Pros and cons: this is an easy-to-apply approach, but it does require an additional LLM call, which increases both cost and latency.
Logprobs
Internal model characteristics may contain much more information than we expected. Researchers found that there is a correlation between model confidence and hallucinations. This technique uses information about the internal probabilities of the tokens generated in the response. [2]
So, a practical approach would be based on thresholding token log probabilities of the response and filtering out responses that need to be more confident: we can create filters that will detect hallucination based on low log probabilities.
Note: This solution can be applied to self-hosted LLMs, but not to all of the LLMs hidden by APIs. Worth knowing – OpenAI does provide access to logprobs (see: OpenAI cookbook).
Pros and cons: This technique is particularly appealing if we have to cut costs due to the large number of requests to process – it is very cheap! Another plus is the fact that it doesn’t require additional LLM calls.
Measuring hallucinations
Free-form responses are difficult to evaluate automatically as multiple versions of the correct response often exist. Metrics applied in the “before LLM” era, such as ROUGE or BERT-score, have limited evaluation power and correlate poorly with human judgments. Then, what is now considered the SOTA evaluation method? LLMs! (LLMs-as-Judges in Automatic Evaluation of Free-Form Text, PROMETHEUS 2)
Using LLMs to evaluate LLM responses is called LLM-as-a-judge and is currently the go-to method for automating this process. They are flexible enough to be able to judge different aspects of responses, such as correctness, grammar, and… hallucinations :)
So, what would be the recipe to measure hallucinations automatically? See the example prompt below that can be easily applied to the RAG approach:
“You are a hallucination detector; given a question and provided context, assess if the response is grounded in the context. Please answer yes or no as the evaluation.
Question: {question}
Context: {context}
Response: {response}
Evaluation:”
Let’s try it with Wikipedia article and ChatGPT:
Works nicely!
This is a simple prompt that can help you get started; other ideas can be found in RAGAS or ARES frameworks.
Although powerful, let’s remember that LLMs are imperfect, so we recommend testing how well they work on your data before relying on them.

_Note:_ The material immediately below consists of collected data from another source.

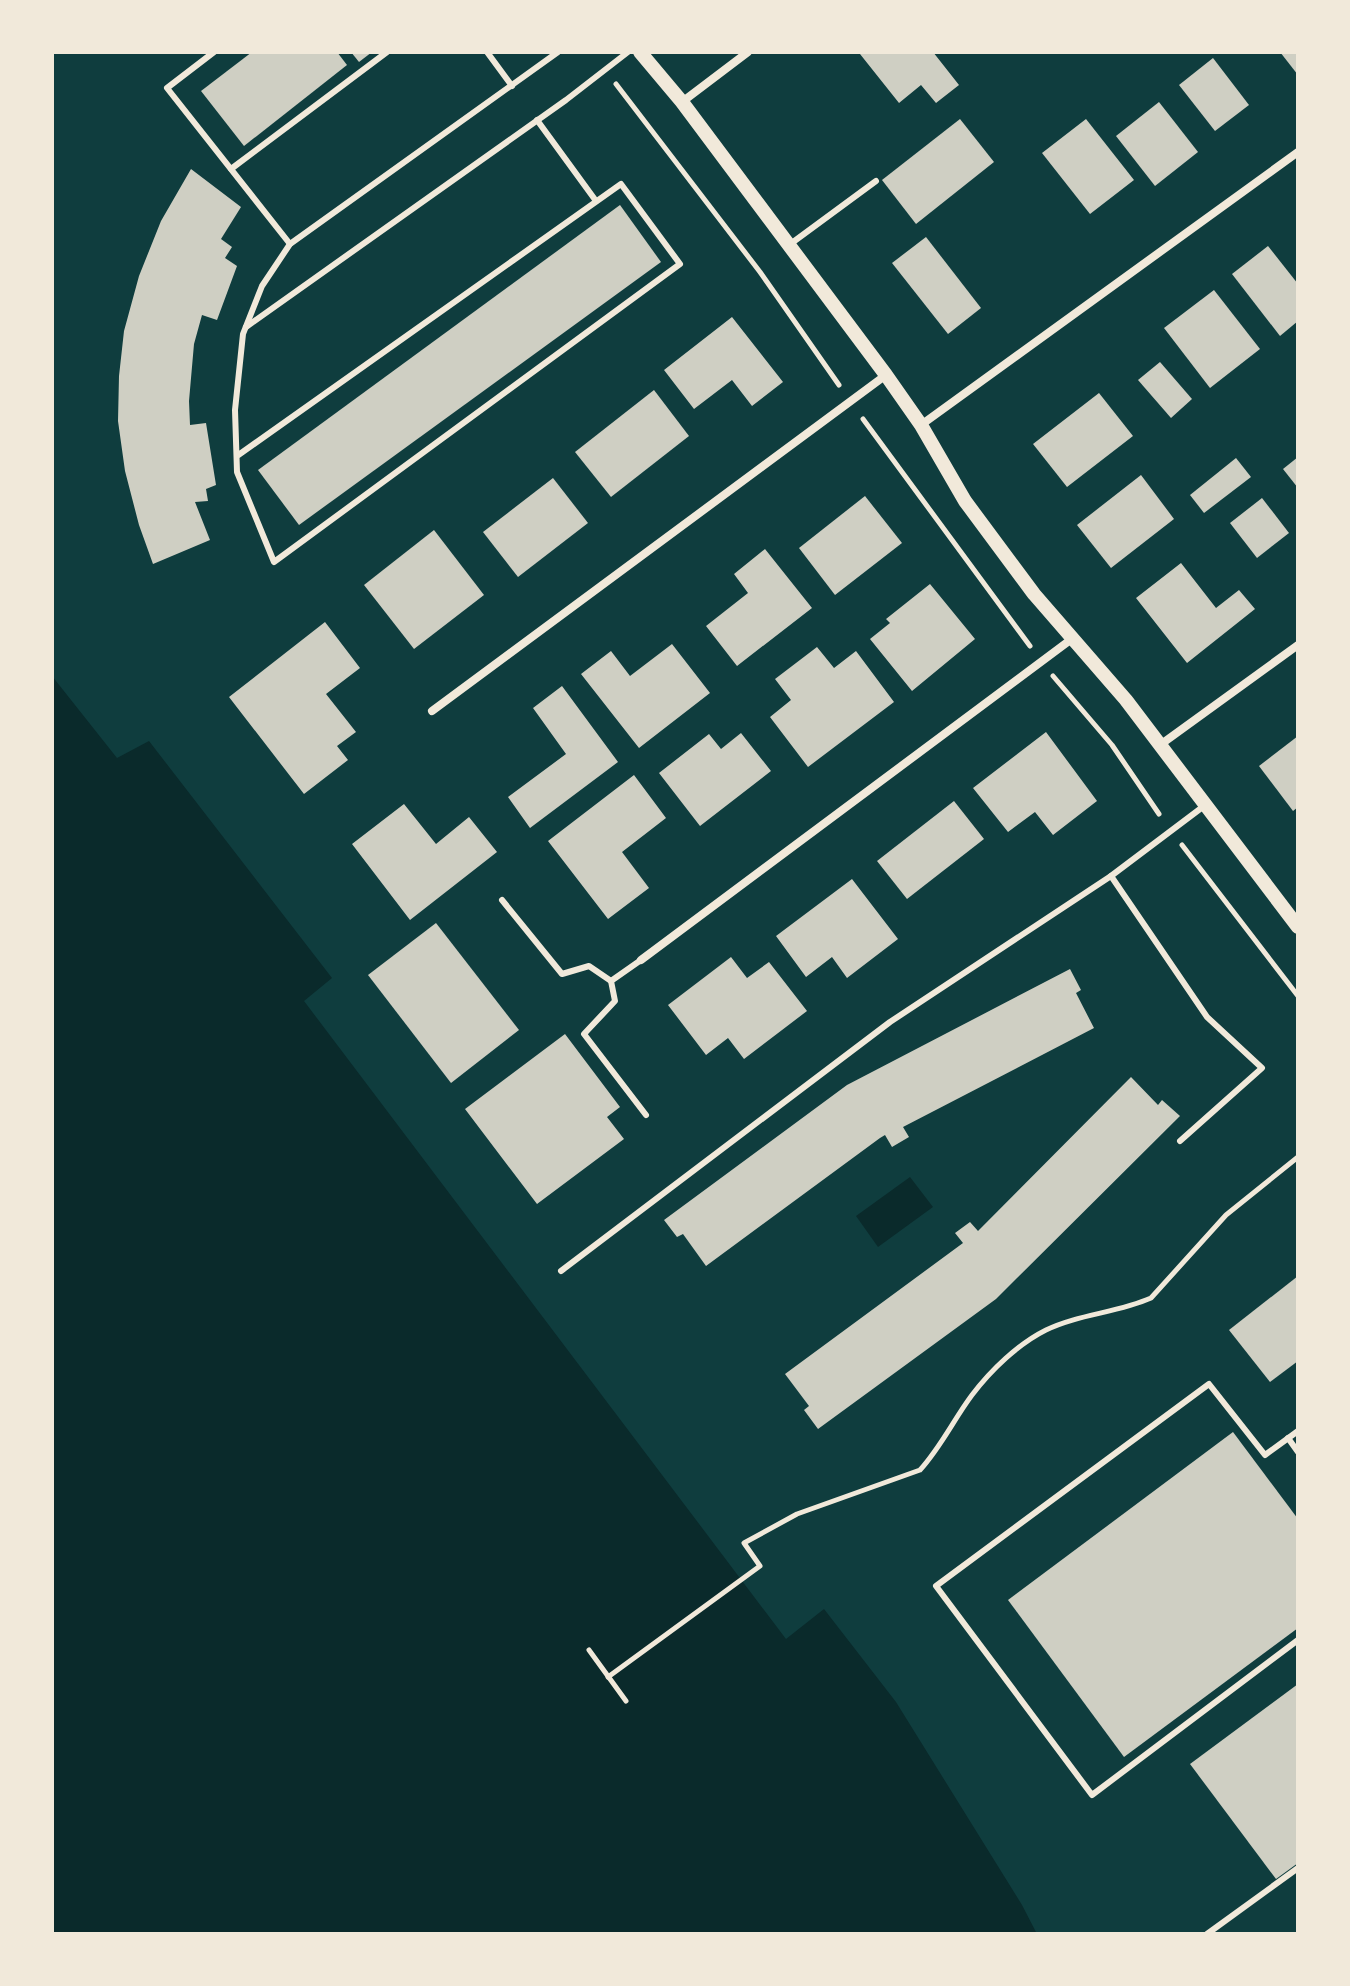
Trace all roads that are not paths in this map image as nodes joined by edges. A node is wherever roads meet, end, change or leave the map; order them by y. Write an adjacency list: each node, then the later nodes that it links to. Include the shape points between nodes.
1 (214, 52): 12 (lane, via 167,88)
2 (387, 52): 12 (lane)
3 (487, 52): 8 (lane)
4 (558, 52): 8 (lane)
5 (628, 52): 10 (lane)
6 (640, 52): 9 (street)
7 (748, 52): 9 (street)
8 (512, 86): 15 (lane)
9 (682, 102): 16 (street)
10 (537, 120): 14 (lane); 17 (lane)
11 (1298, 152): 19 (street)
12 (231, 169): 15 (lane)
13 (876, 181): 16 (lane)
14 (596, 201): 20 (lane); 20 (lane, via 621,184 680,264 274,562 237,472)
15 (290, 244): 17 (lane, via 262,286)
16 (789, 245): 18 (street)
17 (246, 327): 20 (lane, via 235,410)
18 (886, 375): 19 (street); 23 (street)
19 (921, 425): 21 (street, via 965,501)
20 (237, 456)
21 (1073, 638): 24 (street); 29 (street)
22 (1298, 645): 24 (street)
23 (432, 711)
24 (1160, 745): 25 (street)
25 (1205, 805): 26 (lane); 28 (street)
26 (1111, 876): 32 (lane, via 1207,1017 1262,1068); 33 (lane, via 890,1022)
27 (502, 900): 30 (lane, via 562,974 589,966)
28 (1298, 927)
29 (641, 960): 30 (lane)
30 (611, 981): 31 (lane, via 615,1001 584,1034)
31 (646, 1115)
32 (1180, 1141)
33 (561, 1271)
34 (1298, 1431): 35 (lane)
35 (1288, 1438): 36 (lane); 37 (lane, via 1265,1455 1209,1384 936,1586 1092,1795)
36 (1298, 1452)
37 (1298, 1640)
38 (1298, 1868): 39 (lane)
39 (1207, 1934)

Some of the best practices that can help you design an effective LLM judge prompt are:
- use strong LLMs,
- ask the LLM for just one metric / aspect in one prompt,
- be precise with wording, explain what you mean,
- provide example,
- use binary / yes or no values when possible,
- check for biases (self-preference, position bias in comparisons, etc.)
- combine multiple LLMs into a panel of judges to boost quality.
Summary
Although diminishing, hallucinations are still a problem with Generative AI. We have gone through techniques that can help to limit the problem significantly. Starting with prompt engineering and RAG, ending with applying filters on the model responses.

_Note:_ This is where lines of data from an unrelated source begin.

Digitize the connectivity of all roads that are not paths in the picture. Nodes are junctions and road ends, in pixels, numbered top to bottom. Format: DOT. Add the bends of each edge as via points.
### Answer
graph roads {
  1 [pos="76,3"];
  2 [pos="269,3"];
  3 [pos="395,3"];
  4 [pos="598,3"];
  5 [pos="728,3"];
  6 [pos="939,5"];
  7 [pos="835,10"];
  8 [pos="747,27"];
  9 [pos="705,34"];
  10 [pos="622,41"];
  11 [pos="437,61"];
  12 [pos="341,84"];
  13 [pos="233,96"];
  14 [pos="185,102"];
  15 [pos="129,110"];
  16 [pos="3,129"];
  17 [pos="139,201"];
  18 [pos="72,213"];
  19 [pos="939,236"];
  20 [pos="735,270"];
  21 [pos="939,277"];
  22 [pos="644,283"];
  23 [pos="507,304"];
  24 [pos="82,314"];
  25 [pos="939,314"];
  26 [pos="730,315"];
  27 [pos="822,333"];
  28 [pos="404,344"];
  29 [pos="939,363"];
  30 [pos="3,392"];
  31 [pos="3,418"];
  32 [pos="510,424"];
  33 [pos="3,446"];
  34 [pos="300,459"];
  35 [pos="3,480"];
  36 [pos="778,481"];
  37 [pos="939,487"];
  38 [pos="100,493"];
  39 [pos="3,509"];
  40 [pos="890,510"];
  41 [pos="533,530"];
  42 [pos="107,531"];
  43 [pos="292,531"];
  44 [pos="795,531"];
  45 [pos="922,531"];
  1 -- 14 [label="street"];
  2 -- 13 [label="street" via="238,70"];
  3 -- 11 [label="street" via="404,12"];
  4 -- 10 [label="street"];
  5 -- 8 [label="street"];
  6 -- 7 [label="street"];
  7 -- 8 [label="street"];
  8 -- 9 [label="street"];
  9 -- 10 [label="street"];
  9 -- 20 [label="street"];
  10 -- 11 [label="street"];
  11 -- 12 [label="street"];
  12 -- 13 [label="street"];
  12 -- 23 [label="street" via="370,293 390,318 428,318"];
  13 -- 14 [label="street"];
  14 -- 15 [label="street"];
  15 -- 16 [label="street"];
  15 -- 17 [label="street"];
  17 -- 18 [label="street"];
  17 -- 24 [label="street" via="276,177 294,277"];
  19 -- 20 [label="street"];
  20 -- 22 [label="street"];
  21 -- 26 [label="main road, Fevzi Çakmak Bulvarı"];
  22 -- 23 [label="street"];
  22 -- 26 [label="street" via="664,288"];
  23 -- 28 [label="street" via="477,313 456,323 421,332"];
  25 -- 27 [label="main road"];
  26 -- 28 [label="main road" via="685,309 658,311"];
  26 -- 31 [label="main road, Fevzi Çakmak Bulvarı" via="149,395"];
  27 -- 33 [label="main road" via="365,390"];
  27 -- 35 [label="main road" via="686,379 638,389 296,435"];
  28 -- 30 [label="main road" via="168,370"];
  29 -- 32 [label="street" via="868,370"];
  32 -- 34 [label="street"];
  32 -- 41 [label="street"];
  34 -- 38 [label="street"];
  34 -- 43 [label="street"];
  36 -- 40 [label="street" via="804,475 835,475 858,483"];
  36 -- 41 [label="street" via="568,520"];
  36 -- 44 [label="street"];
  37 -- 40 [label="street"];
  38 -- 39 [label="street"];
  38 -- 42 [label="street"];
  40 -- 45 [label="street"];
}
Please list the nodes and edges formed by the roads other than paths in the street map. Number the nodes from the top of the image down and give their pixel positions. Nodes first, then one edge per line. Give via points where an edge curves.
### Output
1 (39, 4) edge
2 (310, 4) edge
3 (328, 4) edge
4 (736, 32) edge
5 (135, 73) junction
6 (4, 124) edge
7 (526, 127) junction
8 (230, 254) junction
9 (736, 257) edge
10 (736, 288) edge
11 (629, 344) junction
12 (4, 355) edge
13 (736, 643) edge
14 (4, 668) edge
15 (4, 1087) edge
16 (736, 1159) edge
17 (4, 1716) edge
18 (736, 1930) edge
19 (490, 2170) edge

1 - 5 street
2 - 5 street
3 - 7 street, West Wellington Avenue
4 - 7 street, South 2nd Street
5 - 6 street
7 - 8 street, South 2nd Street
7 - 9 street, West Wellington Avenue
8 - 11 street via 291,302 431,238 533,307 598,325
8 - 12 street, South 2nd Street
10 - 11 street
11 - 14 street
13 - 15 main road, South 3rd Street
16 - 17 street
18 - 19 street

As a summary and a guideline that can help you decide which technique will be best for your use case, see this comparison table:
Method | Complexity | Latency | Additional cost | Effectiveness |
Prompt engineering – “Tell me what you don’t know” | easy | low | low | limited |
Prompt engineering – “Think first” | easy – moderate | medium – high (additional explanations, LLM calls) |
low-medium | moderate |
RAG | moderate | low – medium (additional context increases latency) |
low – medium | high |
Filtering – “Hey LLM, is this a hallucination?” | easy | low – medium (additional LLM call) | low | moderate – high |
Filtering – Logprobs | easy | low | zero | limited – moderate |
- If you want to start with hallucination reduction techniques, start with simple prompt engineering and filtering.
- If you’re dealing with a system that can have near zero tolerance of hallucinations – we advise going with RAG and filtering using strong LLMs.
- If your system is dealing with many requests and costs are the priority – start with logprobs filtering.
And remember – those approaches can be combined! So, to boost the effectiveness, consider using a few different techniques stacked together.